Hell-s Highway: Brothers In Arms-

The mission was simple: hold the corridor. Keep the road open so British tanks could roll up to Arnhem. But simple was a lie war told you so you’d keep moving.

Billy crouched behind the crumpled wreck of a German half-track, his M1 Garand pressed against his chest. Beside him, breathing in the same wet, diesel-tainted air, was his squad leader, Staff Sergeant Jacob “Jake” Marino. They had been brothers since Toccoa, Georgia—through the jump into Normandy, through the bloody hedgerows, through the frozen hell of Bastogne. Now, September 1944, they were on a road they’d come to call Hell’s Highway.

“They’re all kids,” Jake said, his voice breaking for just a second. Then he hardened again. “And we’re the only ones who can stop this. On me. Now.” Brothers In Arms- Hell-s Highway

“Not yet,” Jake said. “We’re the Screaming Eagles. We don’t leave until the job’s done. And neither does Eddie. We carry him home—all of them. That’s what brothers do.”

The rain had not stopped for eleven days. It fell in a gray, weeping sheet over the Dutch countryside, turning the shattered roads into canals of mud and muck. For Private First Class William "Billy" Rourke of the 101st Airborne, the rain was just another enemy—one without a face, one that rotted your boots, your rations, and your hope. The mission was simple: hold the corridor

“Hell’s Highway,” Billy muttered. “They can have it.”

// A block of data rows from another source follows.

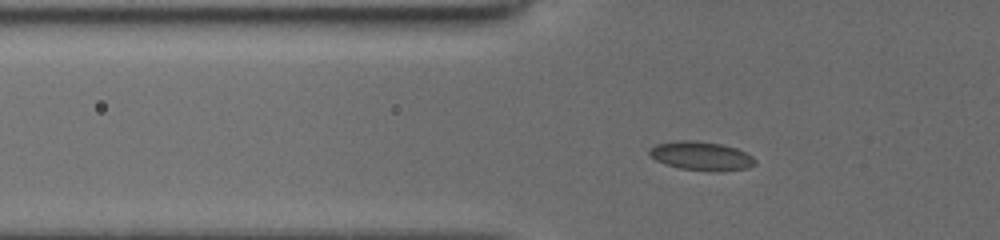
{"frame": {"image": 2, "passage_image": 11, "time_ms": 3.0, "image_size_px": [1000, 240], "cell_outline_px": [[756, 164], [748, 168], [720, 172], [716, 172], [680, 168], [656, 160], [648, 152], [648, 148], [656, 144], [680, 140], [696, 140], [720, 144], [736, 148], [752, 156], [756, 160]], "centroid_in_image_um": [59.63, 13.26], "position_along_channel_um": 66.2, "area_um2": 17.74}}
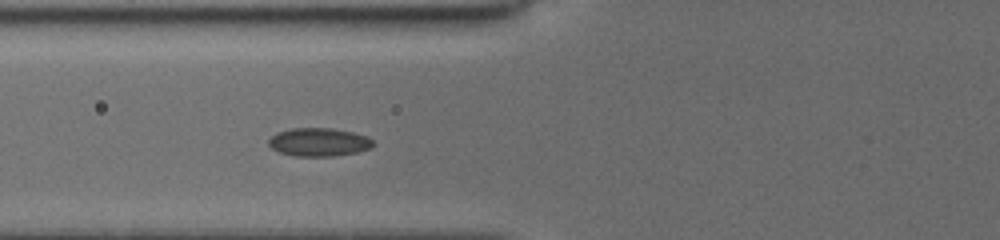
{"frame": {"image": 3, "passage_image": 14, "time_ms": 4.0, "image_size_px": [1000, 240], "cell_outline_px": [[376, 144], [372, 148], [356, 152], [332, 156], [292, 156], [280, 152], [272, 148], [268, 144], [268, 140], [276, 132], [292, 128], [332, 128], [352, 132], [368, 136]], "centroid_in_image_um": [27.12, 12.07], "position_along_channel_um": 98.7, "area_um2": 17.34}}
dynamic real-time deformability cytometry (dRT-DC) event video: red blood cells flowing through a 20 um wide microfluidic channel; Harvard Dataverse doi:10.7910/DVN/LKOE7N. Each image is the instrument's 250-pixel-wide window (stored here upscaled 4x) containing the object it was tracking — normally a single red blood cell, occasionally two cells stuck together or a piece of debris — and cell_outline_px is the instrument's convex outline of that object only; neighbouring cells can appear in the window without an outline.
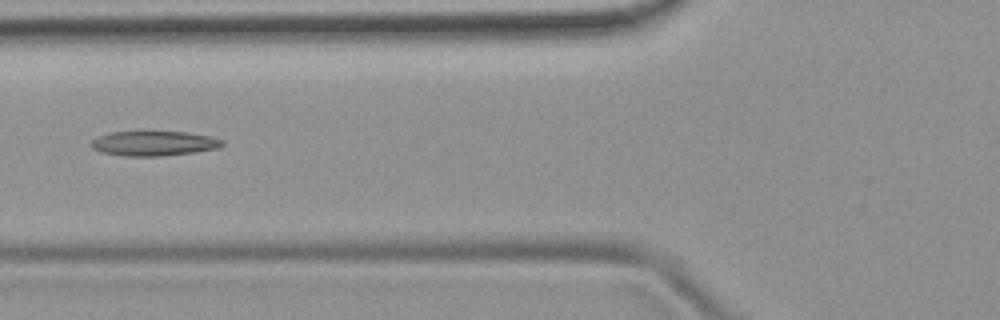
{"species": "common noctule bat (a hibernating species)", "species_latin": "Nyctalus noctula", "temperature_condition": "room temperature", "stored_images_in_passage": 5, "camera_frame_rate_fps": 3000, "um_per_image_px": 0.085, "animal": {"sex": "female", "body_mass_g": 19.9}, "frame": {"image": 1, "passage_image": 4, "time_ms": 6.333, "image_size_px": [1000, 320], "cell_outline_px": [[224, 144], [220, 148], [196, 152], [160, 156], [124, 156], [104, 152], [92, 148], [92, 140], [96, 136], [112, 132], [188, 132], [212, 136], [224, 140]], "centroid_in_image_um": [13.15, 12.19], "position_along_channel_um": 112.7, "area_um2": 18.96}}
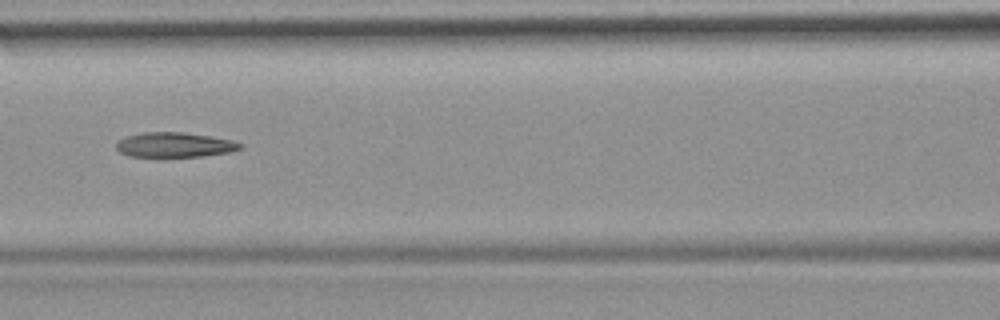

“No, no, no—” Billy tried to scramble out of the ditch, but Jake grabbed his harness and yanked him back. Billy crouched behind the crumpled wreck of a

When it was over, the field was quiet except for the rain and the moans of the dying. Billy leaned against the smoldering tank, hands shaking. Jake walked over, a fresh gash on his cheek, his uniform torn.

The first Panzer IV emerged from the mist like a beast from a nightmare. Its tracks chewed the mud, and its long-barreled gun swung toward their position. Around Billy, the remnants of Easy Company opened fire. Rifles cracked. A bazooka team let loose a rocket that screamed across the field and struck the tank’s side skirt with a flash of orange. The tank kept coming.

“Fall back to the ditch!” Jake shouted.

Eddie turned, eyes wide as dinner plates. A burst of German fire caught him in the chest. He crumpled like a discarded puppet. The rain washed his blood into the mud before Billy could even close his mouth.